## GEGEVEN TEKST
»»

Artikel 6 Belastingjaar

Het belastingjaar is gelijk aan het kalenderjaar.

Artikel 7 Wijze van heffing

De belasting wordt bij wege van aanslag geheven.

Artikel 8 Ontstaan van de belastingschuld en heffing naar tijdsgelang

  • 1. De belasting is verschuldigd bij het begin van het belastingjaar of, zo dit later is, bij de aanvang van de belastingplicht.

  • 2. Indien de belastingplicht in de loop van het belastingjaar aanvangt, is de belasting verschuldigd voor zoveel twaalfde gedeelten van de voor dat jaar verschuldigde belasting als er in dat jaar, na de aanvang van de belastingplicht, nog volle kalendermaanden overblijven.

  • 3. Indien de belastingplicht in de loop van het belastingjaar eindigt, bestaat aanspraak op ontheffing voor zoveel twaalfde gedeelten van de voor dat jaar verschuldigde belasting als er in dat jaar, na het einde van de belastingplicht nog volle kalendermaanden overblijven, tenzij het bedrag van de ontheffing minder bedraagt dan € 10,00.

  • 4. Het tweede en het derde lid zijn niet van toepassing indien de belastingplichtige binnen de gemeente verhuist en aldaar van een ander perceel gebruikt maakt.

  • 5. Belastingbedragen van minder dan € 10,00 worden niet geheven. Voor de toepassing hiervan wordt het totaal van de op één aanslagbiljet verenigde aanslagen afvalstoffenheffing en andere gemeentelijke heffingen aangemerkt als één belastingaanslag.

Artikel 9 Termijnen van betaling

  • 1. In afwijking van artikel 9, eerste lid, van de Invorderingswet 1990 moeten de aanslagen worden betaald in twee gelijke termijnen waarvan de eerste vervalt op de laatste dag van de maand volgende op de maand die in de dagtekening van het aanslagbiljet is vermeld en de tweede twee maanden later.

««

## OPDRACHT 1
Schrijf uit de tekst over de belastingheffing letterlijk het deel over dat opent met de woorden "Artikel 8 Ontstaan" en sluit met "van de belastingplicht.".

## GEGEVENSOVERZICHT
»»

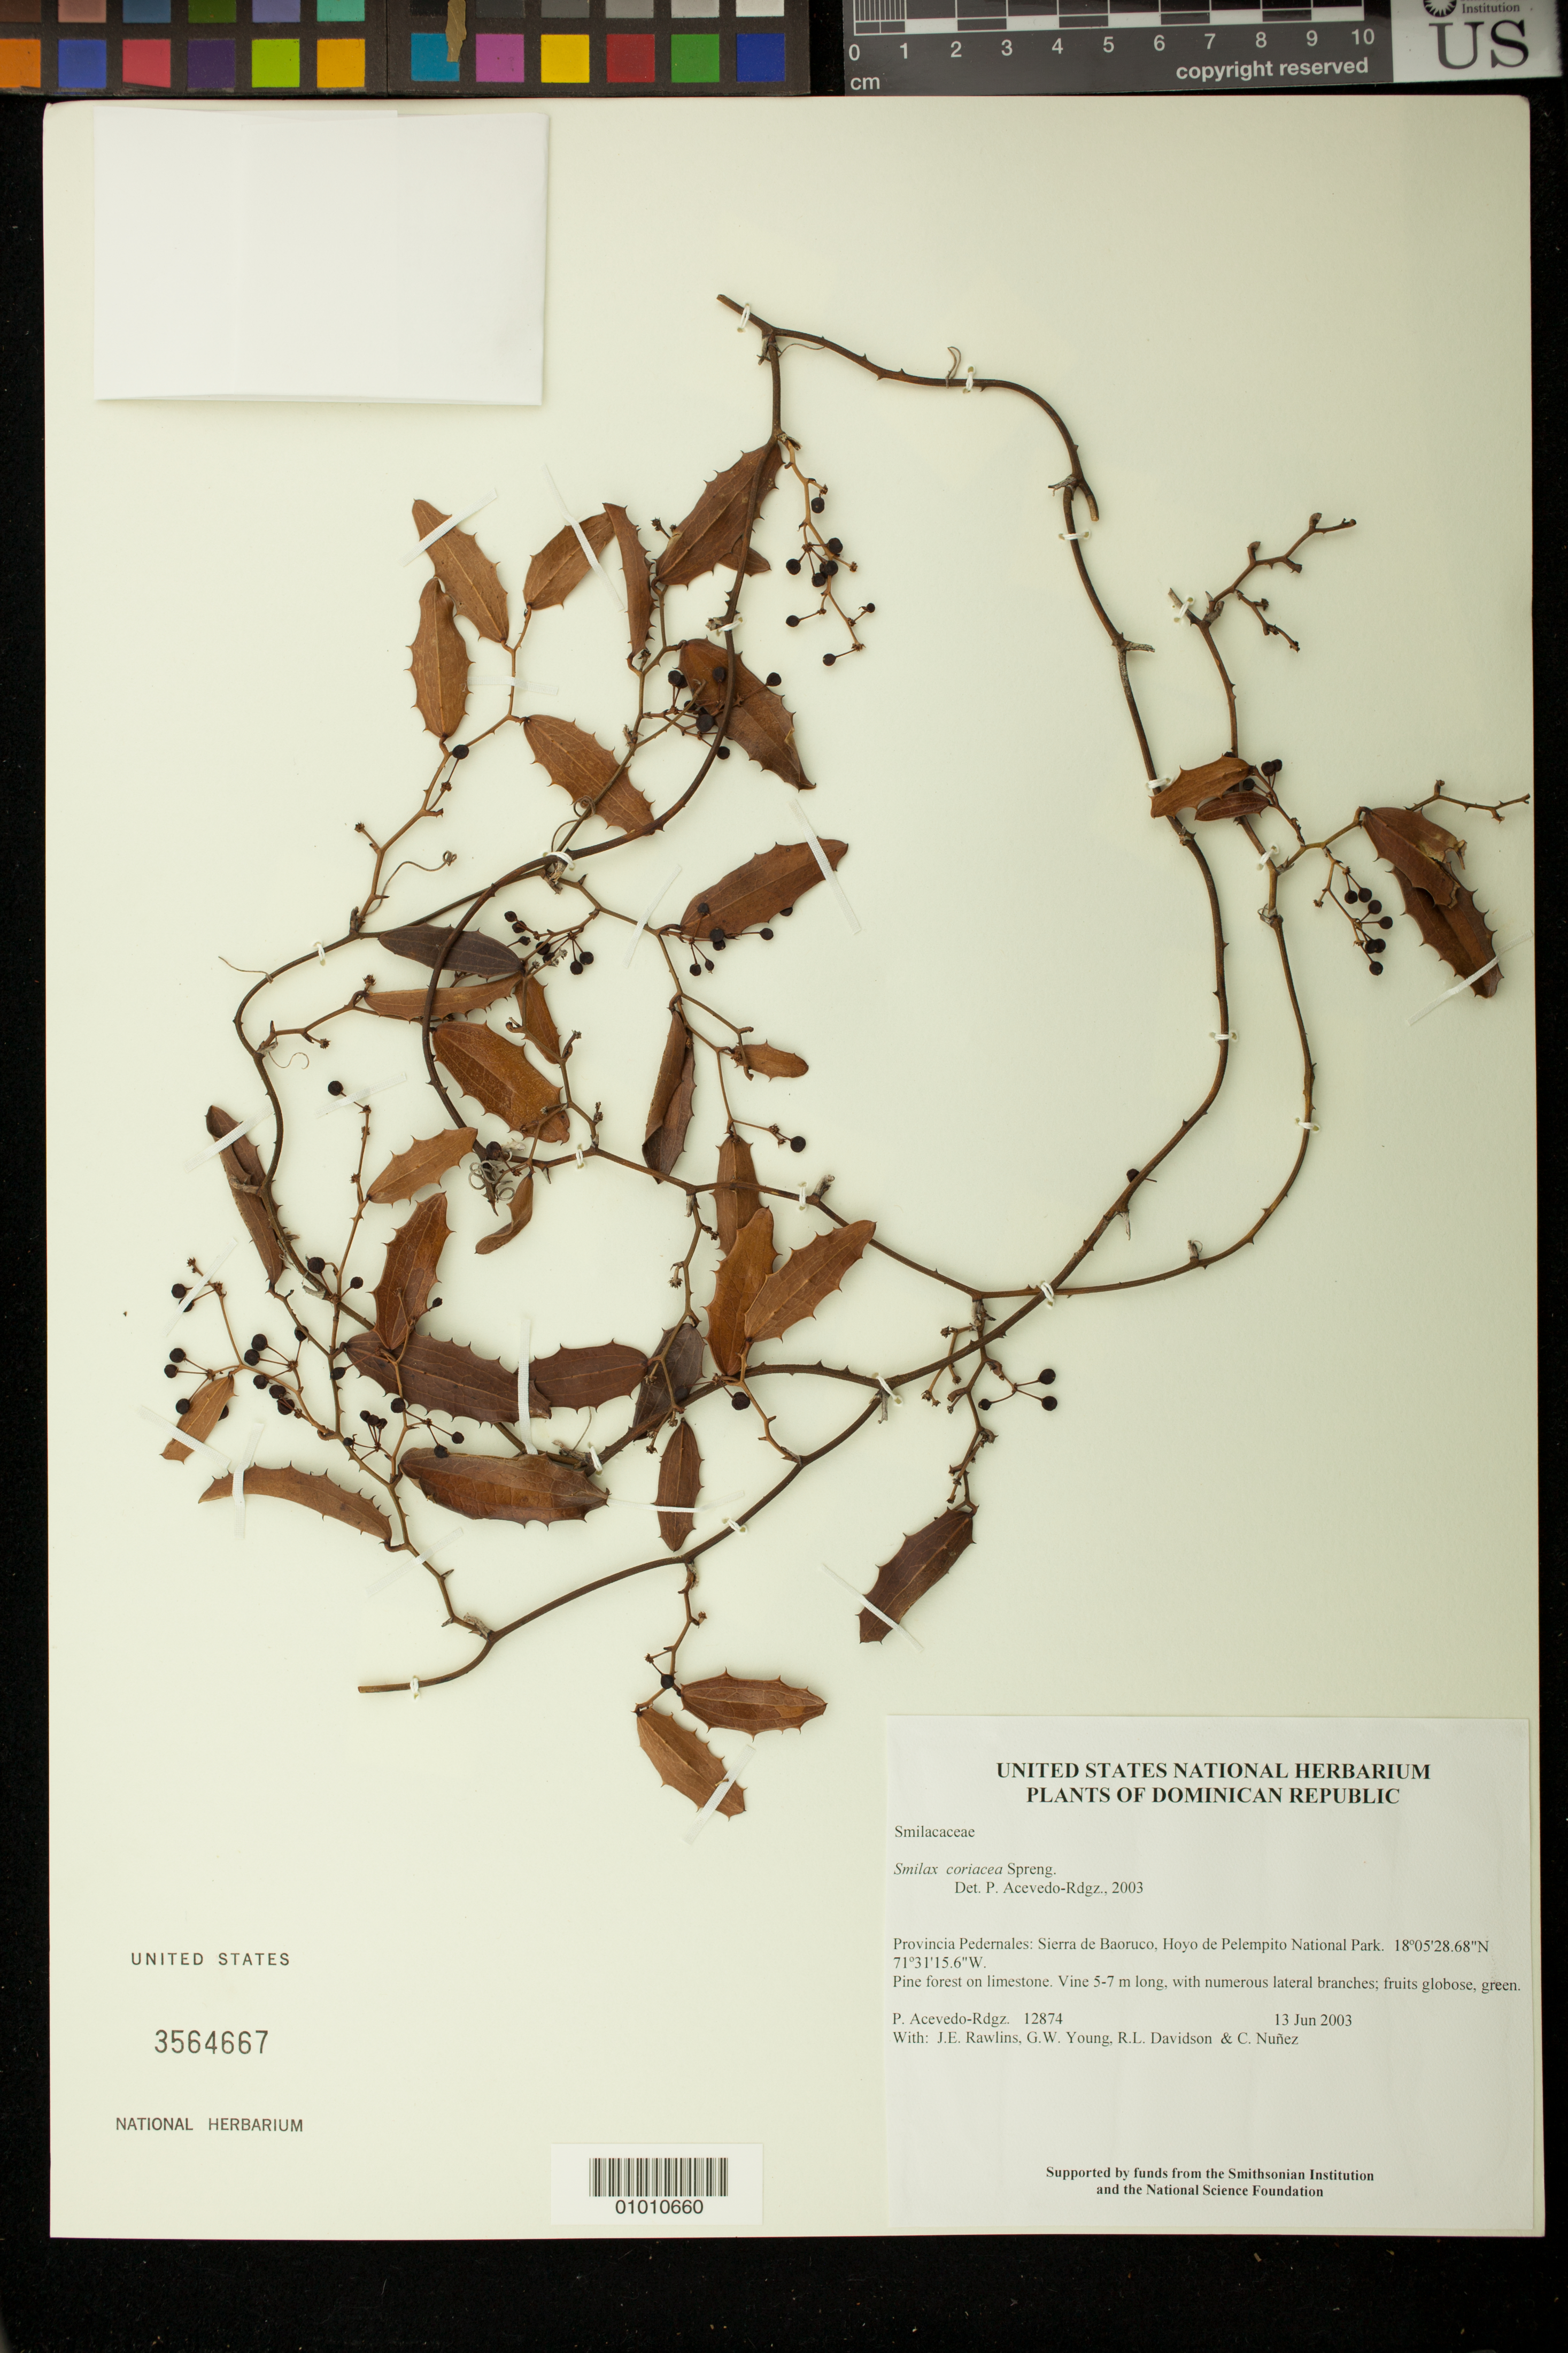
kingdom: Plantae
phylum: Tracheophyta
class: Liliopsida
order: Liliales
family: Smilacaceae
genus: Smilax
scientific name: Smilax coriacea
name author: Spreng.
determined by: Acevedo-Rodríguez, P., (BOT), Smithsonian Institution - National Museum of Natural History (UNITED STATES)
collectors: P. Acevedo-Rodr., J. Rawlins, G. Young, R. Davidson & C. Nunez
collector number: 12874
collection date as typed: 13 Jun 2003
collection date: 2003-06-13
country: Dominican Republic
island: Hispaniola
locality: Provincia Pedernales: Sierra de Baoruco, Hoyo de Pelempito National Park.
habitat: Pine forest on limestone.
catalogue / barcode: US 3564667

««

## OPDRACHT 2
Geef in de records de regels opnieuw van de regel met "genus: Smilax" tot en met de regel met "locality: Provincia Pedernales: Sierra", met "collection date" vervangen door "date collected" en verder alles ongewijzigd. Lever alleen deze regels.

## VOLLEDIG ANTWOORD 1
Artikel 8 Ontstaan van de belastingschuld en heffing naar tijdsgelang

  • 1. De belasting is verschuldigd bij het begin van het belastingjaar of, zo dit later is, bij de aanvang van de belastingplicht.

## VOLLEDIG ANTWOORD 2
genus: Smilax
scientific name: Smilax coriacea
name author: Spreng.
determined by: Acevedo-Rodríguez, P., (BOT), Smithsonian Institution - National Museum of Natural History (UNITED STATES)
collectors: P. Acevedo-Rodr., J. Rawlins, G. Young, R. Davidson & C. Nunez
collector number: 12874
date collected as typed: 13 Jun 2003
date collected: 2003-06-13
country: Dominican Republic
island: Hispaniola
locality: Provincia Pedernales: Sierra de Baoruco, Hoyo de Pelempito National Park.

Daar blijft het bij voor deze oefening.